Rising even today to an impressive 73ft (21.1m) high, the massively thick walls are pierced with tall lancet windows above a continuous panel of blind arcading, inset with cupboards and recesses. A second level of windows sits above the three slender lancets in the south wall, but a more unusual arrangement of an elongated oval window flanked by two smaller lancets, with a single lancet placed centrally above it, completes the east end of Tynemouth Priory church. Extending beyond the east end is a small 15th century vaulted chapel that has been heavily restored but remains complete. The rib vaulting is an absolute masterpiece and contains 33 sculptured roof bosses, most of which can still be identified.

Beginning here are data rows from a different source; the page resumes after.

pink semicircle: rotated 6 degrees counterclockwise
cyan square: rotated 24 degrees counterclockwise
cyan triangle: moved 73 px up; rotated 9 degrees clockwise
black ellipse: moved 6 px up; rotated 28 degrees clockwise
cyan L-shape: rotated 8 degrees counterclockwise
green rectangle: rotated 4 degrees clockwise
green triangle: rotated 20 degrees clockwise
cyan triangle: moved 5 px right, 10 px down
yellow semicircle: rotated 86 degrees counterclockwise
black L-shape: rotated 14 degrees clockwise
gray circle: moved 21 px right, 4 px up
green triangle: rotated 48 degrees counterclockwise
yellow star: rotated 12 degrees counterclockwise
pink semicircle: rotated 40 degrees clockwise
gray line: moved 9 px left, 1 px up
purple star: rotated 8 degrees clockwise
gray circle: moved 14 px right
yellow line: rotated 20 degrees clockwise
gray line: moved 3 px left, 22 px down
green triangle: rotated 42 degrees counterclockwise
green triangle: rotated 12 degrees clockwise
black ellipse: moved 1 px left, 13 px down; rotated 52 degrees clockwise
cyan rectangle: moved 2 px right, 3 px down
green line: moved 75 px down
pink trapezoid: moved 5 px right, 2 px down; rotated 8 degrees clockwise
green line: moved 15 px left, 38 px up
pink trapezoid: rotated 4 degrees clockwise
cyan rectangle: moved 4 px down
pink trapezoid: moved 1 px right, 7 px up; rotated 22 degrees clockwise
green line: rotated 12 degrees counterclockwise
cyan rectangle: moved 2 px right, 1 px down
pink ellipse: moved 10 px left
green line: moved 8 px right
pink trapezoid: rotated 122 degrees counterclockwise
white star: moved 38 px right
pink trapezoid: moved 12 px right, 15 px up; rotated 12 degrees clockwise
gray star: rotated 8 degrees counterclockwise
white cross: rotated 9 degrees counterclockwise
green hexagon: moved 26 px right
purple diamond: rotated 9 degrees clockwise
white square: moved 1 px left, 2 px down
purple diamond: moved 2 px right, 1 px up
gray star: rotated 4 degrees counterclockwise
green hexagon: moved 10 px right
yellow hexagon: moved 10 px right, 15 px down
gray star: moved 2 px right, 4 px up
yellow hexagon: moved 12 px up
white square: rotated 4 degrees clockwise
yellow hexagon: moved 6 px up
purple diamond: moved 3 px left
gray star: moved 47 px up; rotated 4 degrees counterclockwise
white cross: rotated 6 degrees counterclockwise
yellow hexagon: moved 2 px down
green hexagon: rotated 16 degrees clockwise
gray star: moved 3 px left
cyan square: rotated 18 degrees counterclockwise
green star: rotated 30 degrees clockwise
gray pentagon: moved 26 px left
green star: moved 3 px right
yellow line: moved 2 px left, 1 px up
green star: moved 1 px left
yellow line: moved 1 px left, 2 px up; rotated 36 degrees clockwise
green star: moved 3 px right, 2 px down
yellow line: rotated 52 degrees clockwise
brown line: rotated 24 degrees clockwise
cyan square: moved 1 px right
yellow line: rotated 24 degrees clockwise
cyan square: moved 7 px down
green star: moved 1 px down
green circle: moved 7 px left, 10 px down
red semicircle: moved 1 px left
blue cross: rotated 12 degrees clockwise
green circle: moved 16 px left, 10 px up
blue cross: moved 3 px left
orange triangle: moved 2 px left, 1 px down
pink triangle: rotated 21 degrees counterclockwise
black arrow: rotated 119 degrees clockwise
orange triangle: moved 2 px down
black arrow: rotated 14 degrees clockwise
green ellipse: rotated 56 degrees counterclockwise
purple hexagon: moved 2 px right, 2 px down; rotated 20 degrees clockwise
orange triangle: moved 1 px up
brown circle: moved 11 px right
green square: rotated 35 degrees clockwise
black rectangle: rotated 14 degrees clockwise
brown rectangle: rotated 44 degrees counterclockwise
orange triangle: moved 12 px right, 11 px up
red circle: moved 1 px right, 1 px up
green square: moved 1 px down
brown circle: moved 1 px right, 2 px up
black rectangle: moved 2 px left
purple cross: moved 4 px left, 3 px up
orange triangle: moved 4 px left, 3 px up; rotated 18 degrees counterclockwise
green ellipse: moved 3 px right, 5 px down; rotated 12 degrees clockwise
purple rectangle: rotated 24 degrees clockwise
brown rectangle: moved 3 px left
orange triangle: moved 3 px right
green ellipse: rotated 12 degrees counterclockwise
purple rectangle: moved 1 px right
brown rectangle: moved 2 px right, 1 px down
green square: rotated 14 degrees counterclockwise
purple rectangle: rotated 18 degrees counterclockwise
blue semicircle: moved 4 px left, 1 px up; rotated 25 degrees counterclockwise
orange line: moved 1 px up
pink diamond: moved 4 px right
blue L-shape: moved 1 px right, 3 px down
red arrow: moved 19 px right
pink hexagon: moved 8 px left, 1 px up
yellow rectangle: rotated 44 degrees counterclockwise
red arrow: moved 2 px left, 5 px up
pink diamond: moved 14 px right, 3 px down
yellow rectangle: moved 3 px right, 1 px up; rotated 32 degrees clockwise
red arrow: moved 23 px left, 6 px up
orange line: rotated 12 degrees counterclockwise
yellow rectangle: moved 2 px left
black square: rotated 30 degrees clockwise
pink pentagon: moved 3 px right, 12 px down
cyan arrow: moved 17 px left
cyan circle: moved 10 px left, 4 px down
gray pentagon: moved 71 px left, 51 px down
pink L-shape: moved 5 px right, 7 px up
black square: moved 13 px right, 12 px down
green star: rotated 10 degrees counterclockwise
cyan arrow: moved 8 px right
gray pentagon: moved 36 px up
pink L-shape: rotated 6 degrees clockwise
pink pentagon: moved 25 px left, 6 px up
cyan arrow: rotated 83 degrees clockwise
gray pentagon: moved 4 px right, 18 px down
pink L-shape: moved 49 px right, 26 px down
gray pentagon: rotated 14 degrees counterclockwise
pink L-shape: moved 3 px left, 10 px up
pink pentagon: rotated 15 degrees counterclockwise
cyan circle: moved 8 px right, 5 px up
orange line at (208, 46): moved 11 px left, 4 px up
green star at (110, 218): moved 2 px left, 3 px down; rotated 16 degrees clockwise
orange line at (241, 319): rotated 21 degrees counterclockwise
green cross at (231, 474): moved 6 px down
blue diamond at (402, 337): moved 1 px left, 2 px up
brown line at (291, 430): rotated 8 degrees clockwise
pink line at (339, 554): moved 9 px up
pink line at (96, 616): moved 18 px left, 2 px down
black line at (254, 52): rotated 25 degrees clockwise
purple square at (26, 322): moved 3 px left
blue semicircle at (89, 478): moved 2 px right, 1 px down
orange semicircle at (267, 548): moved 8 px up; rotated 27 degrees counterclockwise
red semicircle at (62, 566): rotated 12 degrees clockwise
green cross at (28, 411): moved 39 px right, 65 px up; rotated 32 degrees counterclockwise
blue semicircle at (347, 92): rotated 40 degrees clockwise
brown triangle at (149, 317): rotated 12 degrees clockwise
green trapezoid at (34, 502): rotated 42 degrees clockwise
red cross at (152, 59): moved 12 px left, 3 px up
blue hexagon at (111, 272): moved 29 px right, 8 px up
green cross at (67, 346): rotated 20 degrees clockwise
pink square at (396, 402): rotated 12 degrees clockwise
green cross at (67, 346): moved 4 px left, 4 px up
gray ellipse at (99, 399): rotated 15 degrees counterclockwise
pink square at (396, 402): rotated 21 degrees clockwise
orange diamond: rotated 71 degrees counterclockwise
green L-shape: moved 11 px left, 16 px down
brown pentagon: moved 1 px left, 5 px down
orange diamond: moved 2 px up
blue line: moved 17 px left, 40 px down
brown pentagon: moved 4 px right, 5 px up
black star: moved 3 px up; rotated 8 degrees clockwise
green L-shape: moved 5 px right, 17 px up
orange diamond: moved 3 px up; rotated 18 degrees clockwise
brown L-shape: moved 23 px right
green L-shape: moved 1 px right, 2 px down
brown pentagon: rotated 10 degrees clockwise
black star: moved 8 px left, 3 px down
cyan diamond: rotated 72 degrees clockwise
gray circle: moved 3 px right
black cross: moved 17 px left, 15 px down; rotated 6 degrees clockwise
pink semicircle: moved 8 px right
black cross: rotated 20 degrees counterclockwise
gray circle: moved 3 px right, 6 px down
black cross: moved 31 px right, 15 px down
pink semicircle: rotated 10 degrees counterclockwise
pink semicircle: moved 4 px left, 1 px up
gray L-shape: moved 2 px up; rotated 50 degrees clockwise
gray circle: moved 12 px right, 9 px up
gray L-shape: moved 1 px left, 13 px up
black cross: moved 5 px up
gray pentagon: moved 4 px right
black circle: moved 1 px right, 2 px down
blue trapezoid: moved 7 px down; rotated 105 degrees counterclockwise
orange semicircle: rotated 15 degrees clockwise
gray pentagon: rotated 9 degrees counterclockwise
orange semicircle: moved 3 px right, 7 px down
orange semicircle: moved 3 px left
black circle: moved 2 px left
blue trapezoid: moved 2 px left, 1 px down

Known to be one of the largest fortified areas in England, this site was retained by Henry VIII as a royal castle after the Dissolution of Tynemouth Priory in 1539. It remained in use as a military stronghold until well into the 20th century, when finally all evidence of occupation was cleared from the interior of the medieval site. Certainly the location of Tynemouth Priory could not be described as picturesque, surrounded by remnants of military defences and ugly concrete piers that were erected to prevent coastal erosion, but it is definitely rugged and imposing. Together with the castle gatehouse, it does provide a fascinating insight into how two very different communities lived in apparent harmony for almost 450 years.